In June 303, the Jin court issued the "Renwu Draft" (壬午兵), which ordered the drafting of men to fight against Li Liu's rebellion. The draft was negatively received, as many did not want to travel deep into Yizhou to fight, and officials in the south began forming outlaw gangs to evade the draft. Many refugees were also entering Jiangxia Commandery due to an abundant harvest there. These factors prompted Zhang Chang to step out of hiding and begin his rebellion. Zhang Chang changed his name to Li Chen (李辰) and recruited more followers at Mount Shiyan (石巖山; in present-day Anlu, Hubei). Many of the draft evaders and refugees flocked to him, thus increasing his numbers. The Administrator of Jiangxia, Gong Qin (弓欽), campaigned against Zhang Chang but to no avail. Zhang Chang then attacked Jiangxia's capital and forced Gong Qin to flee, placing the commandery under his command. Zhang Chang also repelled an attack by Sima Xin's general, Jin Man (靳滿).

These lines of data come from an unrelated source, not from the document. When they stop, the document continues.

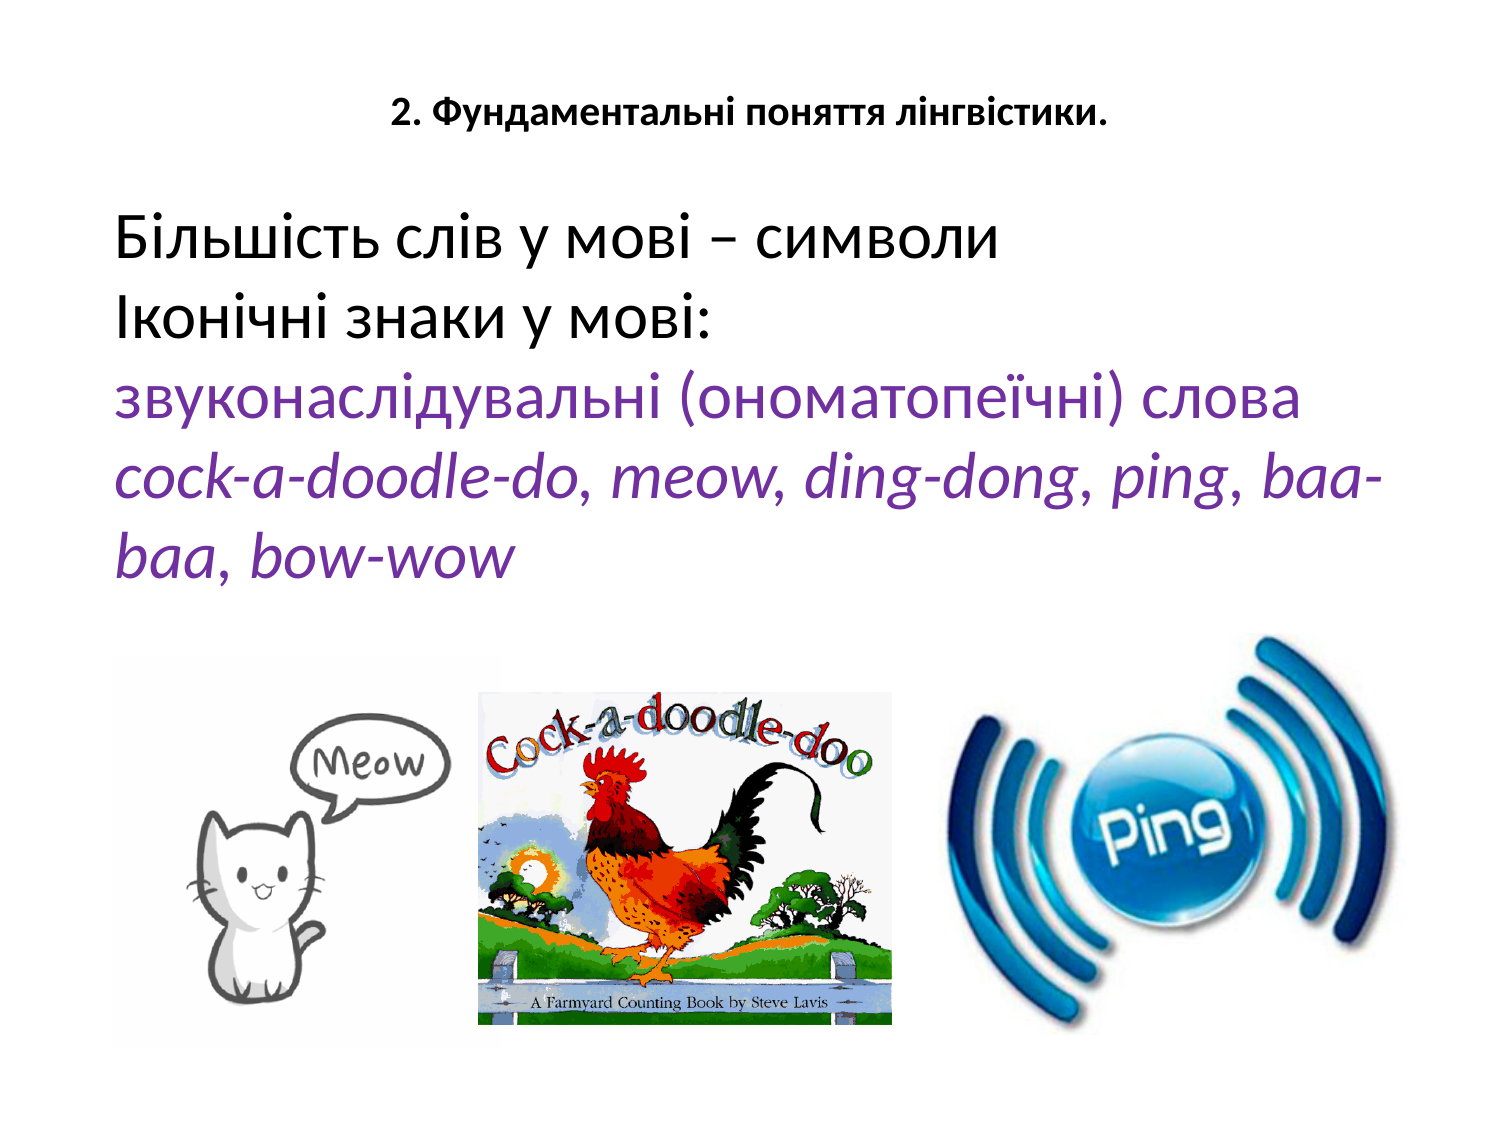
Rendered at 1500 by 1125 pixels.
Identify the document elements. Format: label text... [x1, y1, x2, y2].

picture [111, 656, 892, 1047]
picture [938, 633, 1408, 1036]
text_box 2. Фундаментальні поняття лінгвістики. [75, 45, 1425, 173]
text_box Більшість слів у мові – символи Іконічні знаки у мові: звуконаслідувальні (ономатопеїчні) слова cock-a-doodle-do, meow, ding-dong, ping, baa-baa, bow-wow [100, 184, 1451, 993]
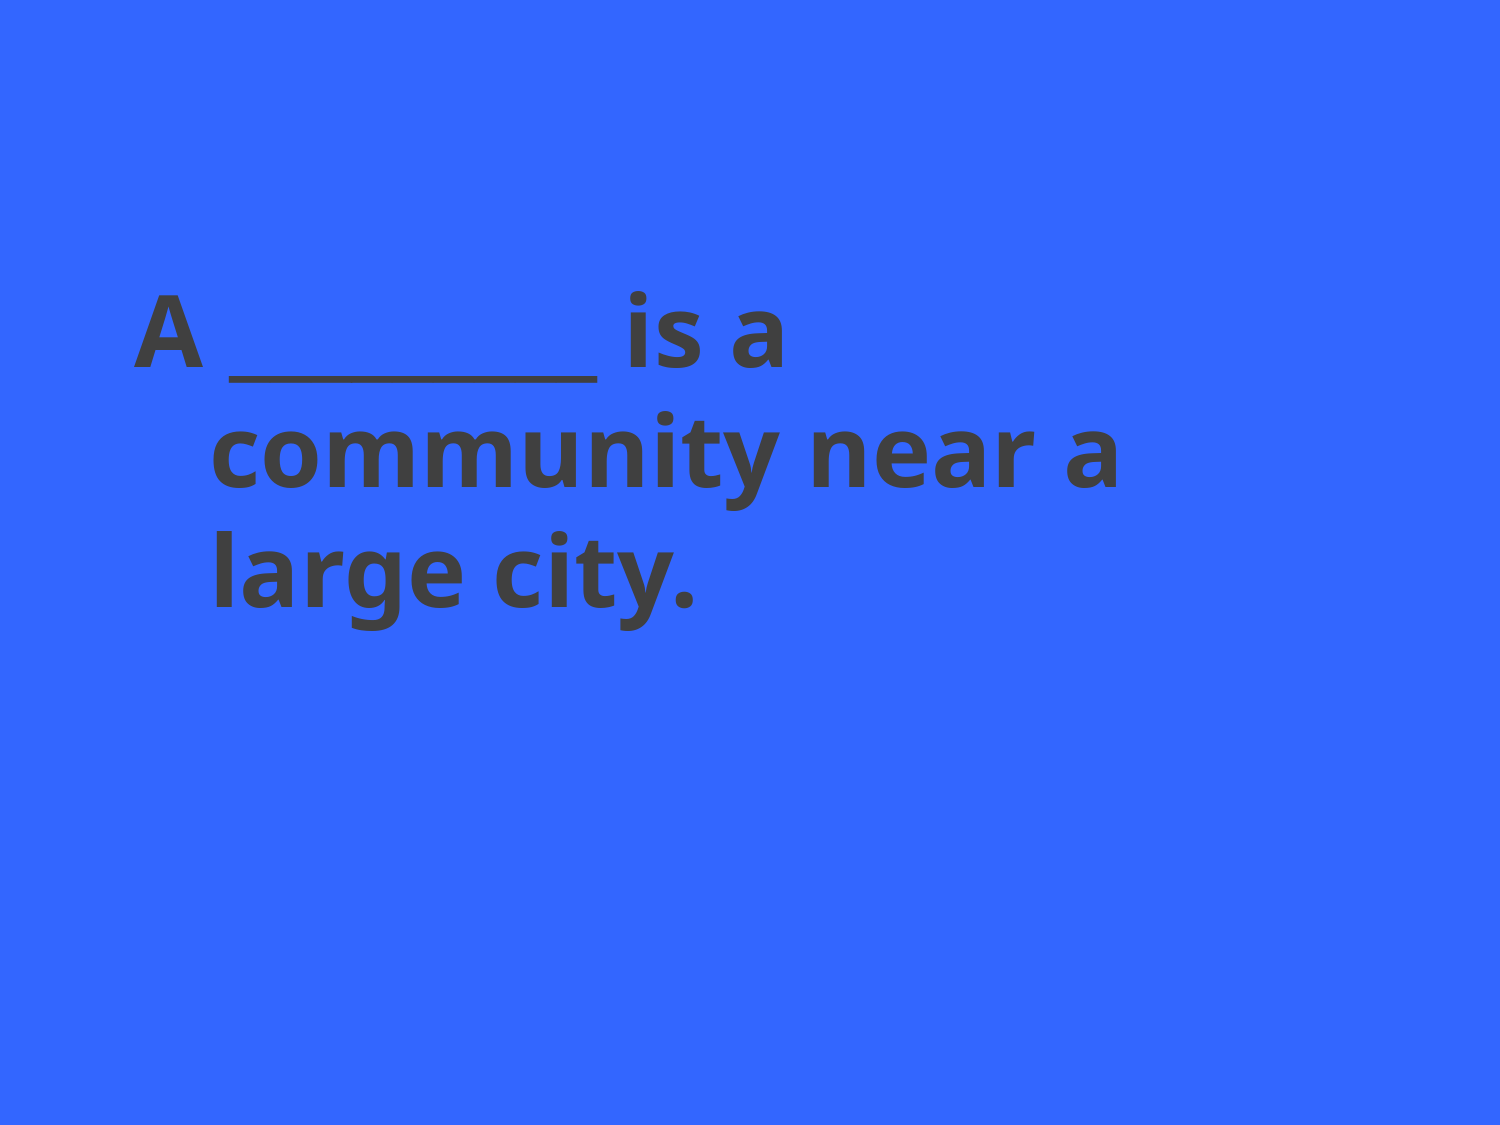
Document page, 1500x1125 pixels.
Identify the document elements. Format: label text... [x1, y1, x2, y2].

list A _________ is a community near a large city. [119, 260, 1381, 1011]
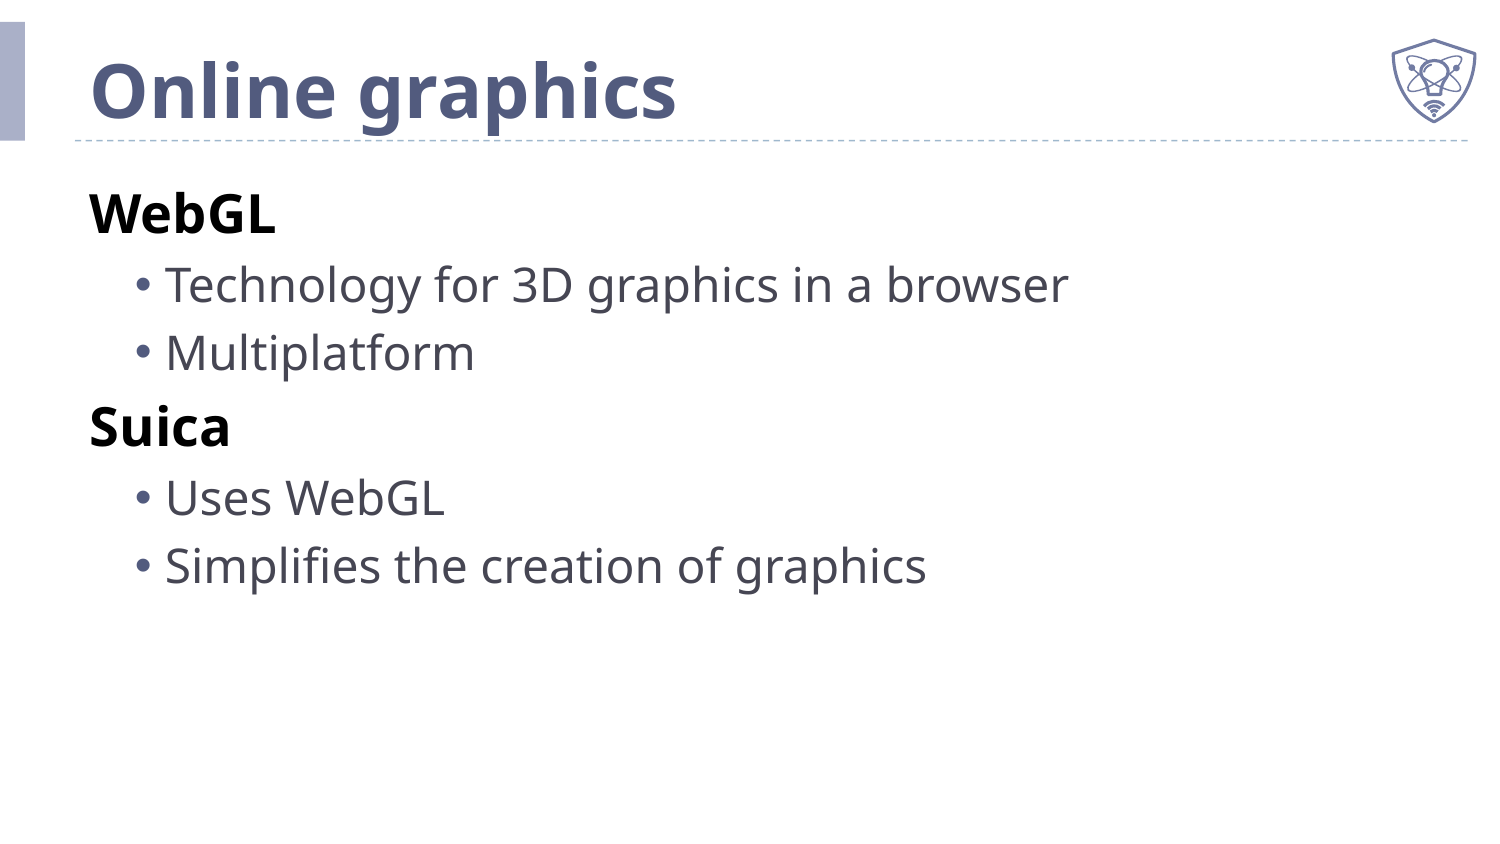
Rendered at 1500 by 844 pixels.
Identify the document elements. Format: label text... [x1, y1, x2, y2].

list WebGL Technology for 3D graphics in a browser Multiplatform Suica Uses WebGL Simplifies the creation of graphics [75, 171, 1475, 835]
title Online graphics [75, 18, 1475, 141]
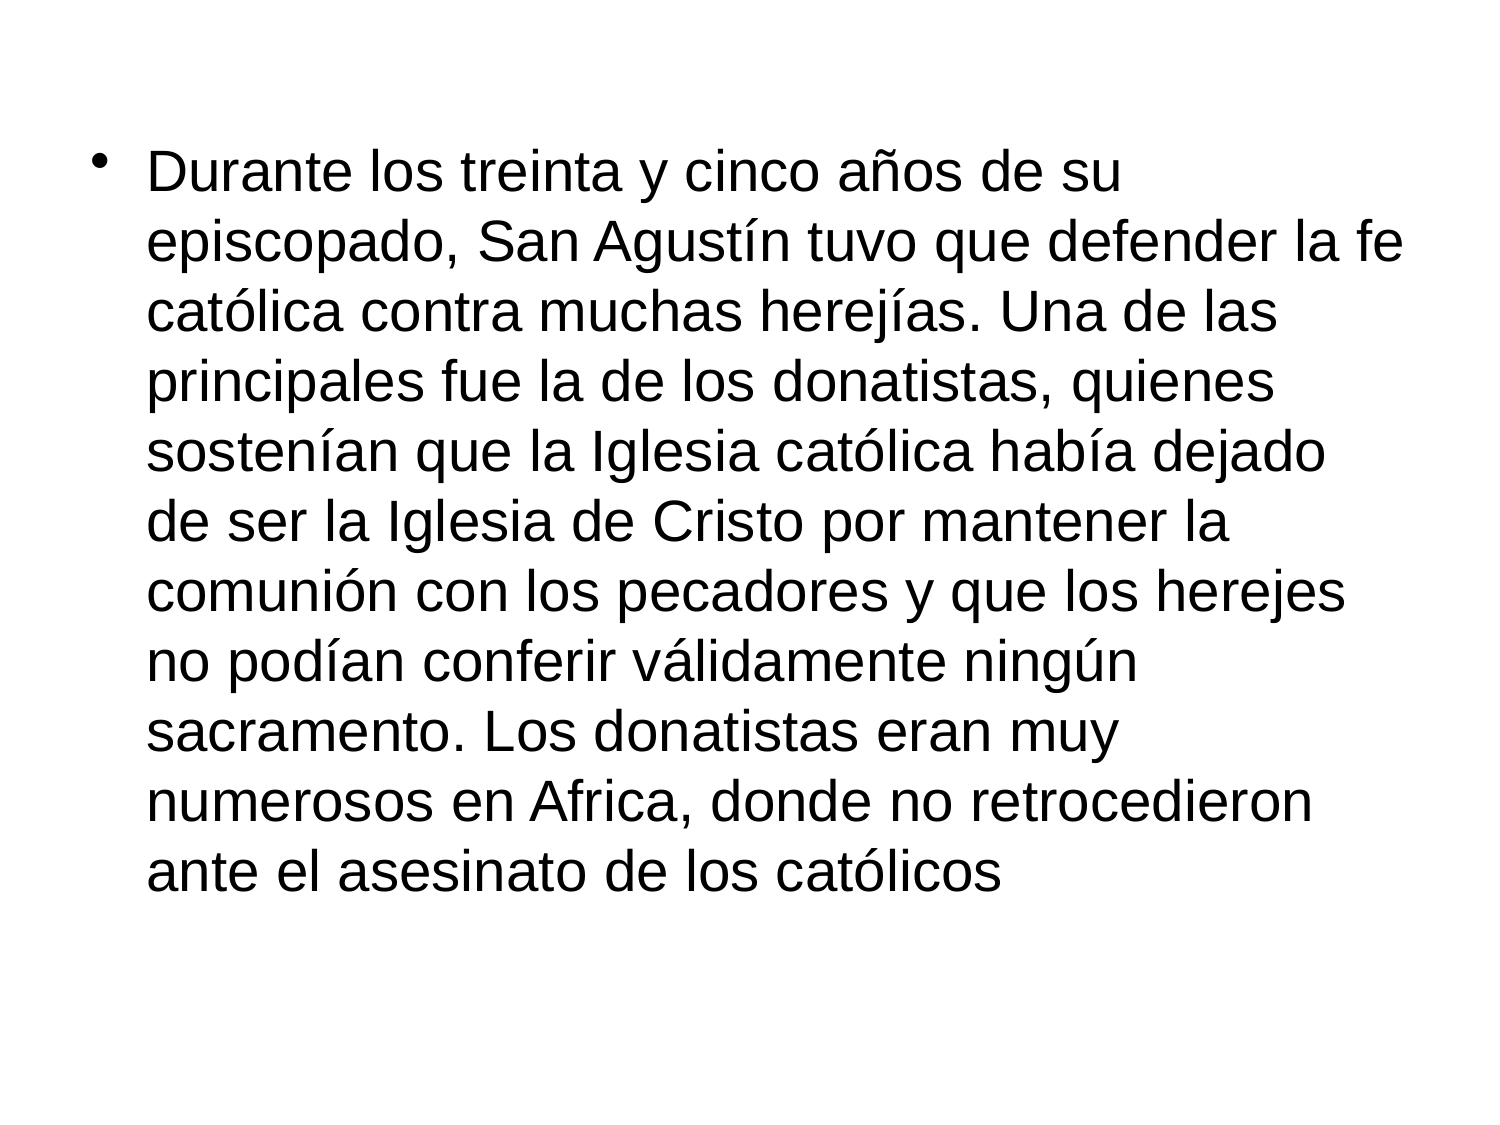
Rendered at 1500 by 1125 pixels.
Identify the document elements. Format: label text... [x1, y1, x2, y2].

list Durante los treinta y cinco años de su episcopado, San Agustín tuvo que defender la fe católica contra muchas herejías. Una de las principales fue la de los donatistas, quienes sostenían que la Iglesia católica había dejado de ser la Iglesia de Cristo por mantener la comunión con los pecadores y que los herejes no podían conferir válidamente ningún sacramento. Los donatistas eran muy numerosos en Africa, donde no retrocedieron ante el asesinato de los católicos [74, 125, 1426, 1006]
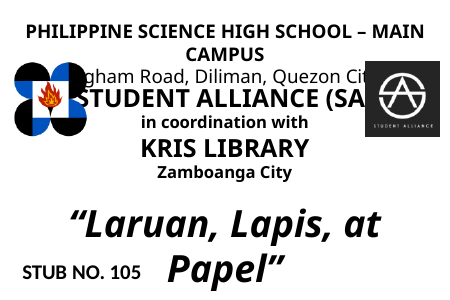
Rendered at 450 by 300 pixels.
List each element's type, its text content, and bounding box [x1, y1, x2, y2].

text_box “Laruan, Lapis, at Papel” [0, 192, 450, 298]
picture [12, 60, 88, 137]
text_box STUB NO. 105 [7, 251, 213, 292]
text_box STUDENT ALLIANCE (SA) in coordination with KRIS LIBRARY Zamboanga City [0, 74, 450, 190]
text_box PHILIPPINE SCIENCE HIGH SCHOOL – MAIN CAMPUS Agham Road, Diliman, Quezon City [0, 12, 450, 74]
picture [364, 60, 441, 137]
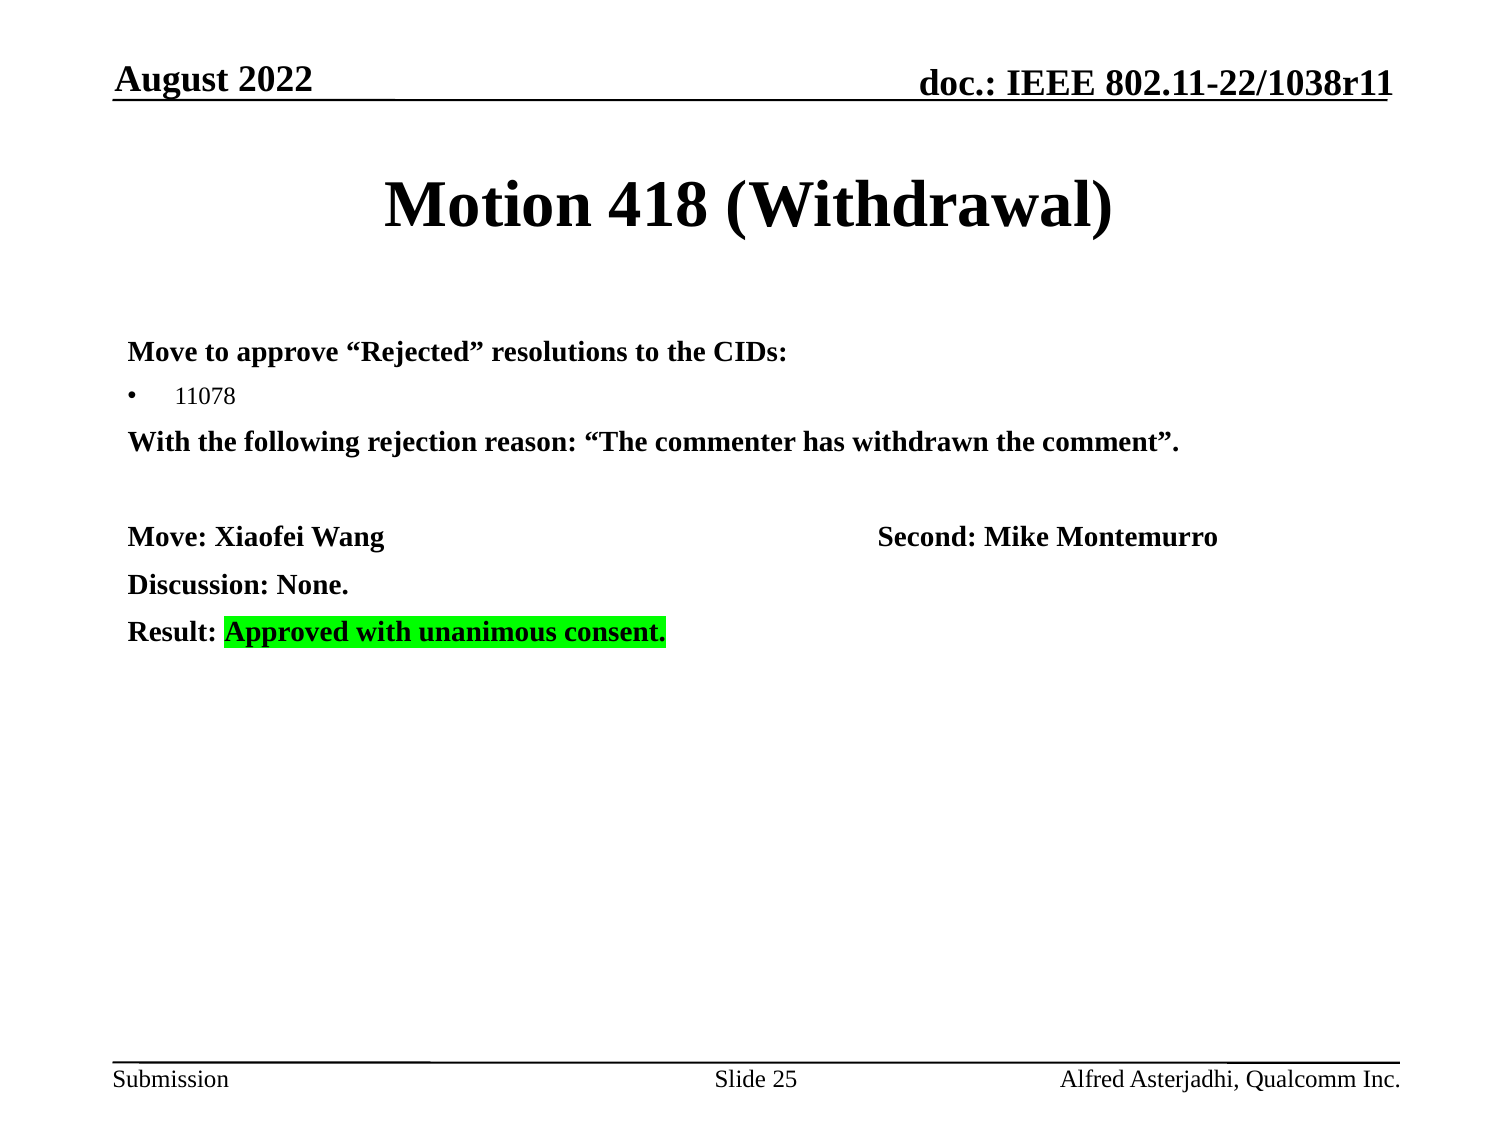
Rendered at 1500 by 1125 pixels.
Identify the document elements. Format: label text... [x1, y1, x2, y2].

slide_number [114, 54, 423, 100]
slide_number Slide 25 [712, 1061, 800, 1123]
footer Alfred Asterjadhi, Qualcomm Inc. [878, 1061, 1402, 1093]
title Motion 418 (Withdrawal) [112, 112, 1388, 288]
list Move to approve “Rejected” resolutions to the CIDs: 11078 With the following rejection reason: “The commenter has withdrawn the comment”. Move: Xiaofei Wang Second: Mike Montemurro Discussion: None. Result: Approved with unanimous consent. [112, 324, 1388, 1063]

Soon, Zhang Chang spread a rumour claiming that the Jin court had sent a large army to kill everyone, seeing that all in the south had risen in revolt. Zhang Chang's ruse spread quickly and instilled fear in many southerners. Those living between the Han and Yangzi rivers joined Zhang Chang quickly, and within a month, Zhang Chang amassed an army of 30,000 strong. Zhang Chang's followers wore crimson hats on their heads and horse tails as beards.

Sima Xin sent the Jin court a petition requesting reinforcements. The court dispatched the generals, Liu Hong and Liu Qiao, to assist Sima Xin. Zhang Chang's general, Huang Lin (黃林), led 20,000 soldiers to invade Yuzhou, but Liu Qiao defeated him.

Sima Xin sent another petition to the court, this time asking permission to set out and campaign against Zhang Chang. However, the emperor's regent, Sima Ai, was suspicious of Sima Xin's motives and believed Xin wanted to collude with the Prince of Chengdu, Sima Ying, to form a coalition against him. Therefore, Sima Ai rejected the petition. Meanwhile, Zhang Chang's army continued to grow. Sima Xin was conflicted on whether to march out or stay in his position. When Zhang Chang reached Sima Xin's base in Fancheng, Sima Xin chose to go out and fight, but his army scattered, and the rebels killed him. After his death, Sima Shao (司马劭), a son of his elder brother (probably Sima Chang), was made his heir; Sima Shao was eventually captured and presumably killed by Shi Le in 311, either in the aftermath of Sima Yue's death or during the Disaster of Yongjia.